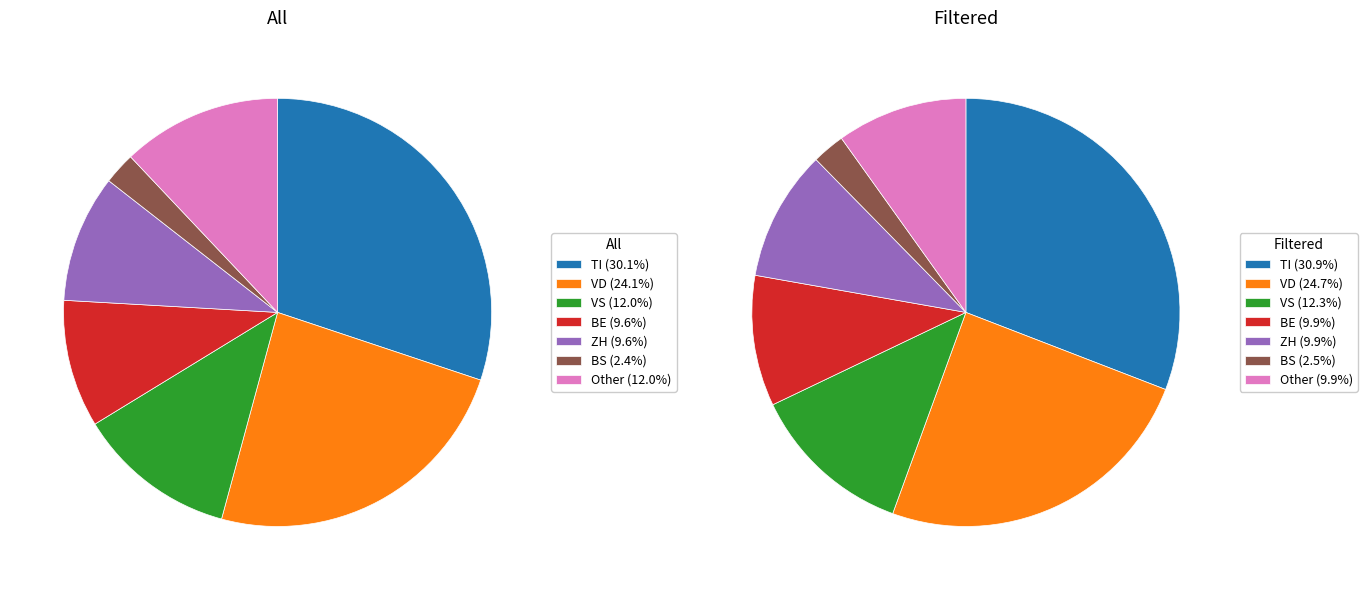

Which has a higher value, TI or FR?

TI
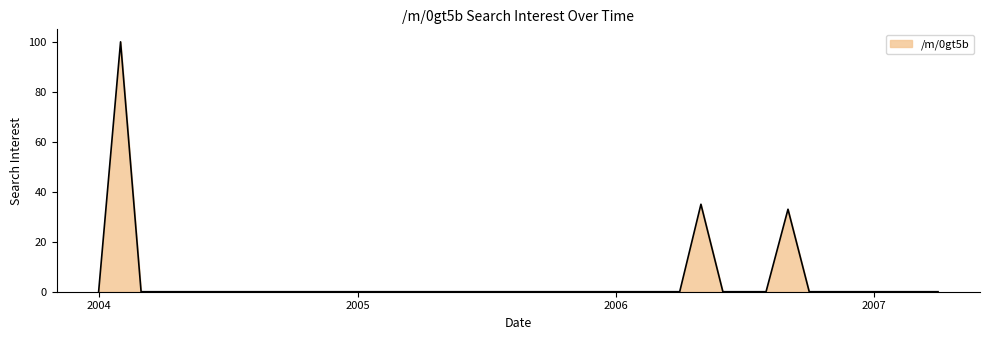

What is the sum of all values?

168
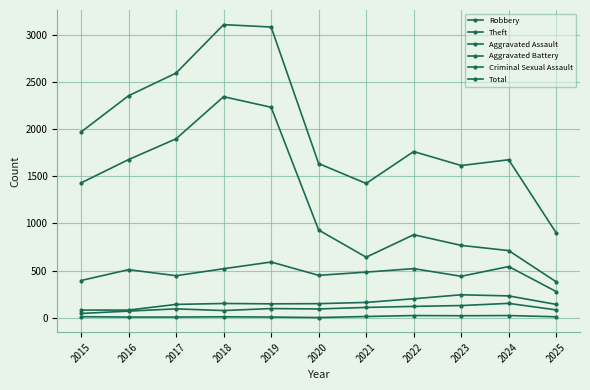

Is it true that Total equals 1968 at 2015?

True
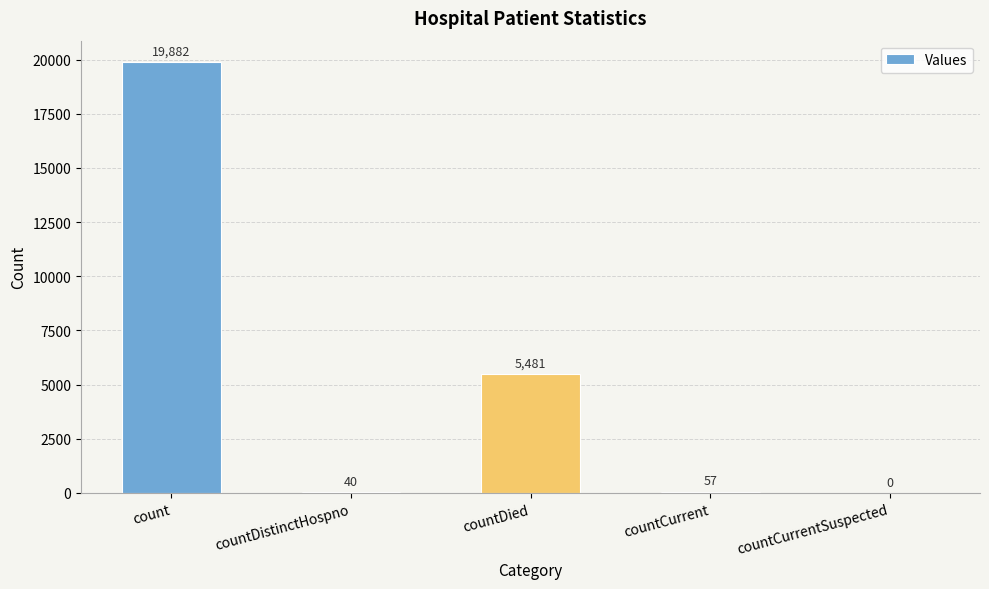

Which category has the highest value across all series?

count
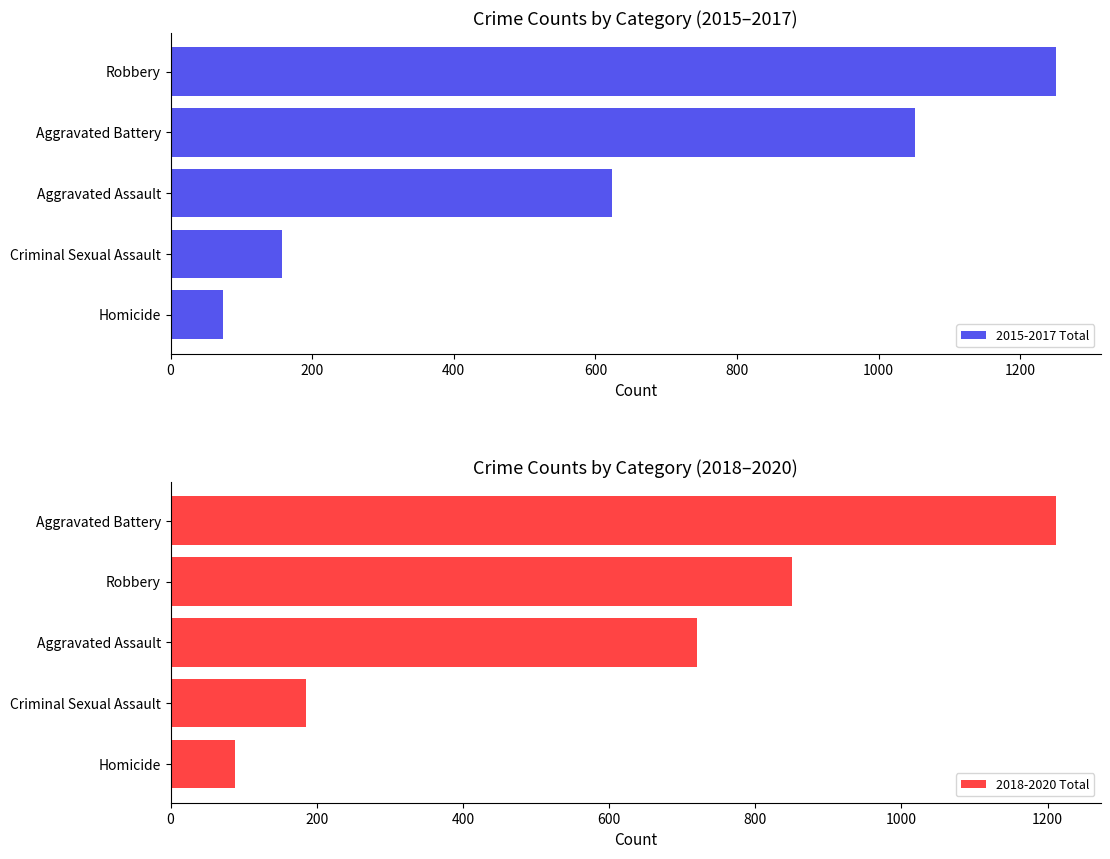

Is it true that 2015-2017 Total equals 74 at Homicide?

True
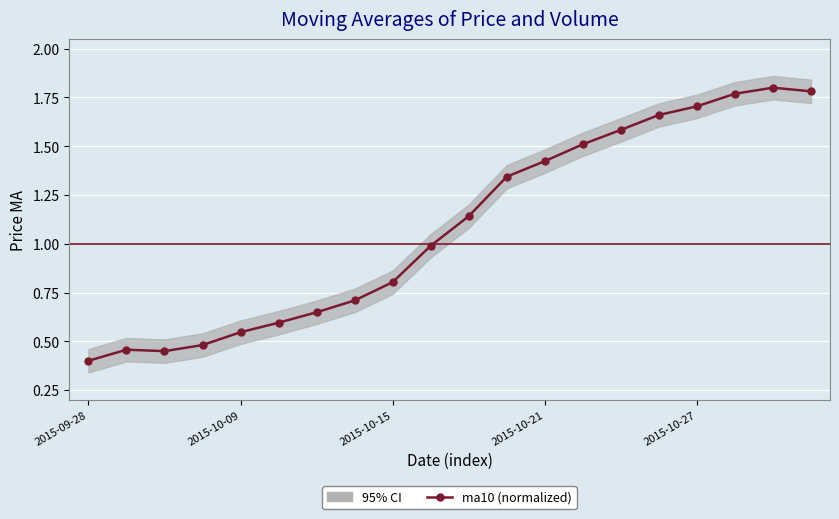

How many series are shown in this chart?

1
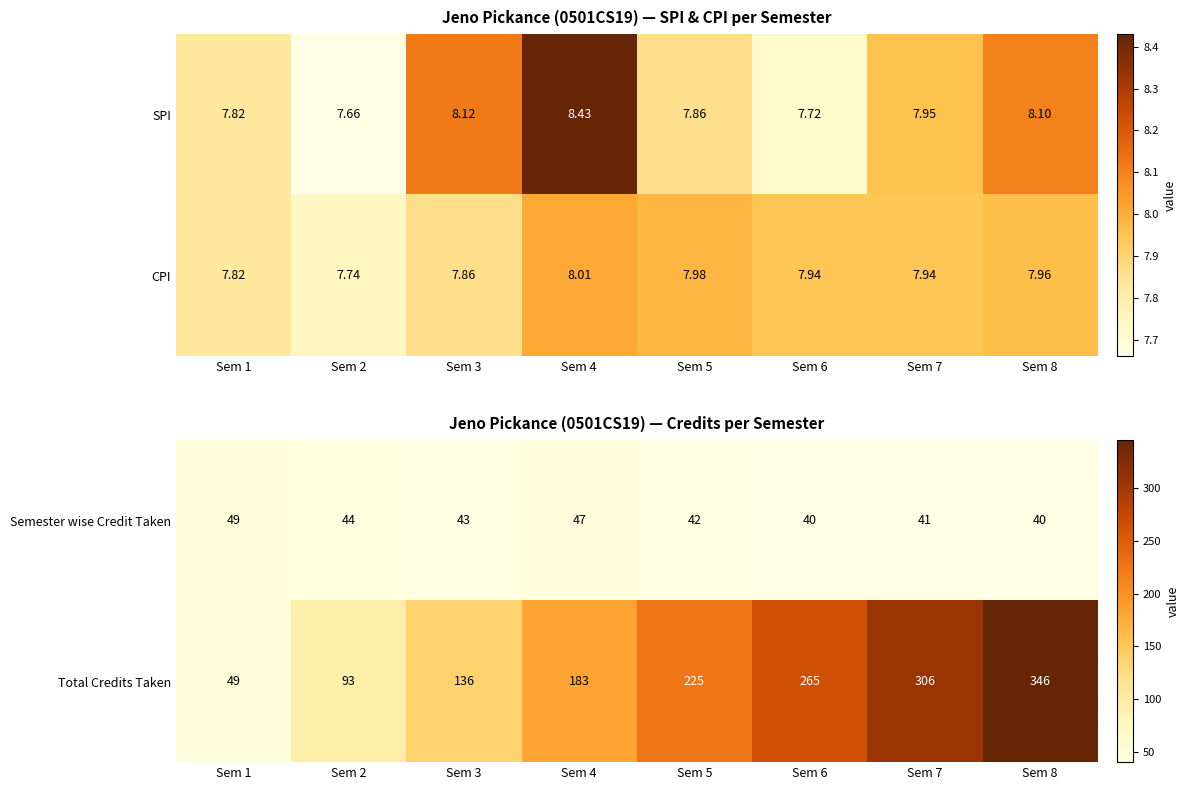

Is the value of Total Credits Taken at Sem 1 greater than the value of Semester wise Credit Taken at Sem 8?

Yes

## Task statement
Repeat all of the lines above word for word, leaving out the pictures.

## Result
Which has a higher value, TI or FR?

TI

What is the sum of all values?

168

Is it true that Total equals 1968 at 2015?

True

Which category has the highest value across all series?

count

Is it true that 2015-2017 Total equals 74 at Homicide?

True

How many series are shown in this chart?

1

Is the value of Total Credits Taken at Sem 1 greater than the value of Semester wise Credit Taken at Sem 8?

Yes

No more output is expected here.